**DATA PROVIDED:**
________________
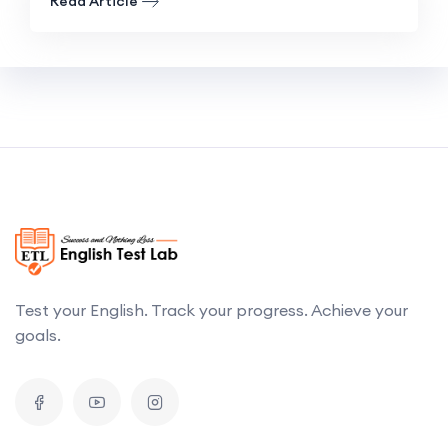
Read Article
Test your English. Track your progress. Achieve your
goals.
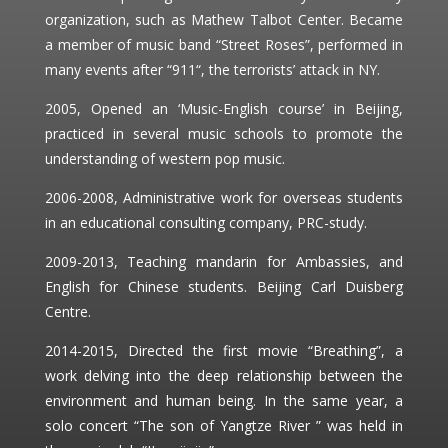
organization, such as Mathew Talbot Center. Became
a member of music band “Street Roses”, performed in
many events after “911“, the terrorists’ attack in NY.
2005, Opened an ‘Music-English course’ in Beijing,
practiced in several music schools to promote the
understanding of western pop music.
2006-2008, Administrative work for overseas students
in an educational consulting company, PRC-study.
2009-2013, Teaching mandarin for Ambassies, and
English for Chinese students. Beijing Carl Duisberg
Centre.
2014-2015, Directed the first movie “Breathing”, a
work delving into the deep relationship between the
environment and human being. In the same year, a
solo concert “The son of Yangtze River ” was held in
________________
**INSTRUCTIONS TO FOLLOW:** Leave the pictures out and restate the listing word for word.

**SOLUTION TO THIS EXERCISE:**
Read Article
Test your English. Track your progress. Achieve your
goals.
organization, such as Mathew Talbot Center. Became
a member of music band “Street Roses”, performed in
many events after “911“, the terrorists’ attack in NY.
2005, Opened an ‘Music-English course’ in Beijing,
practiced in several music schools to promote the
understanding of western pop music.
2006-2008, Administrative work for overseas students
in an educational consulting company, PRC-study.
2009-2013, Teaching mandarin for Ambassies, and
English for Chinese students. Beijing Carl Duisberg
Centre.
2014-2015, Directed the first movie “Breathing”, a
work delving into the deep relationship between the
environment and human being. In the same year, a
solo concert “The son of Yangtze River ” was held in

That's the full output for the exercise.